I was one of the websites hit by the Panda update. I'm the founder of AsktheBuilder.com. What I'm confused about are the comments by Matt Cutts and other Google engineers who were quoted in stories after the update. In their interviews, I routinely saw them say something to the effect, " .... the update is going to reward sites with original content."
Well, I'm as original as you can get. So much so that sites like eHow.com routinely cite my articles in their *unoriginal* content. There are thousands of pages of content at eHow.com with my content on it. Yes, they recently got a haircut from the second adjustment of Panda, but they still show up on page one of Google results.
How can Google think for a moment that any content on eHow.com or any other site that scrapes or uses the Fair Use Doctrine is original when they come to sites like AsktheBuilder.com for their material?
It's worth noting how pages that plunged didn't loose all of their traffic - as far as i know. If I'm correct it's like an initial warning shot and a partial penalty and/or time delay for re evaluation . That's my guess.
@rlange I'm not clear about your post. It sounds like you're saying that some of the sites hit by Panda 2.0 recovered, but not the Panda 1.0 site, right?
What about Panda 2.0 ? Have any sites recovered from it?
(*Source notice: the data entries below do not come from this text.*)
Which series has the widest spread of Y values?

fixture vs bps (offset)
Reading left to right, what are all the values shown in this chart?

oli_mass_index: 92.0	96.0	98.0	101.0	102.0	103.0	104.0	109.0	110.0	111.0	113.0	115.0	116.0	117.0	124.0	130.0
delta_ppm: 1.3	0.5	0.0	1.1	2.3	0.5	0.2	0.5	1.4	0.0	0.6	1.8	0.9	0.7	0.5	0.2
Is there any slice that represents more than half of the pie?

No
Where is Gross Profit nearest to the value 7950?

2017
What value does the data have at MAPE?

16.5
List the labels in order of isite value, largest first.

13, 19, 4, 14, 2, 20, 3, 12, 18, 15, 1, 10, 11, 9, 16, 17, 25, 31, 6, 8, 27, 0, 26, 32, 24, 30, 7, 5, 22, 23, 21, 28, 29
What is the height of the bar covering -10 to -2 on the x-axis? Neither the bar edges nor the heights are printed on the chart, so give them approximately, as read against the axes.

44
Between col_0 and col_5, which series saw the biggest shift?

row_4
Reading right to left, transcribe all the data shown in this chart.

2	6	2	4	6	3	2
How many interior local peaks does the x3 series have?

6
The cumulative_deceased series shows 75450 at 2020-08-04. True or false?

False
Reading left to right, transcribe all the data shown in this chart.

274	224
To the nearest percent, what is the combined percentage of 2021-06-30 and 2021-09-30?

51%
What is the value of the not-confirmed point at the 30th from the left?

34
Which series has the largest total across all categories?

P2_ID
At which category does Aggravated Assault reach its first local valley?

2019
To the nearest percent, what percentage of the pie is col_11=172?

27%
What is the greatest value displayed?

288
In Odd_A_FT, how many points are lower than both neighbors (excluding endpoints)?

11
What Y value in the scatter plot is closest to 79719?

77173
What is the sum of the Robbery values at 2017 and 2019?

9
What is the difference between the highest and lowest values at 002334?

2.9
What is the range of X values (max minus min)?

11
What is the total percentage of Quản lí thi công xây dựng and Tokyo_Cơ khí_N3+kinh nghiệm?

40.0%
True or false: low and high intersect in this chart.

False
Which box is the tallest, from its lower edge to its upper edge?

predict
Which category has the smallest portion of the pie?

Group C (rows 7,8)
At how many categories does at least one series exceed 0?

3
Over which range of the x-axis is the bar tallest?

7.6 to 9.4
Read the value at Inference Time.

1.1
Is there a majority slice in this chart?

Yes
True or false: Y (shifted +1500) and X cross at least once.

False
Took him an age ( actually I don't know if he ever did) to fix his incorrect spelling ( pedistal ) on a page that was mentioned here ..and if that page was anything to go by it was full of inaccuracies as to the technique of installing said "pedistal" basin..and was so obviously just thrown together to get visitors to then inadvertently click on disguised ads ( there were about 12 ads of various sorts on the page , most of which could only be spotted as ads by watching the status bar at the bottom of the browser "on hover" ) ..I would imagine that the advertisers noticed a very high bounce rate from "mistaken" or "tricked" clicks..maybe Goggle got wise .
The rest of the site gave me the same impression..put together to get tricked clicks ..and far from expert in the subjects..but if you haven't built a few houses for yourself ( and worked as a laborer to pay your studies many decades ago ) you'd never know. ;-)
As I understand it, the traffic volume has nearly returned to pre-Panda levels, but it is not the same query terms distribution. In other words, it's not like a penalty was removed. Instead it's like a new quality score was generated and is now factored in, and the overall "complexion" of the traffic is changed.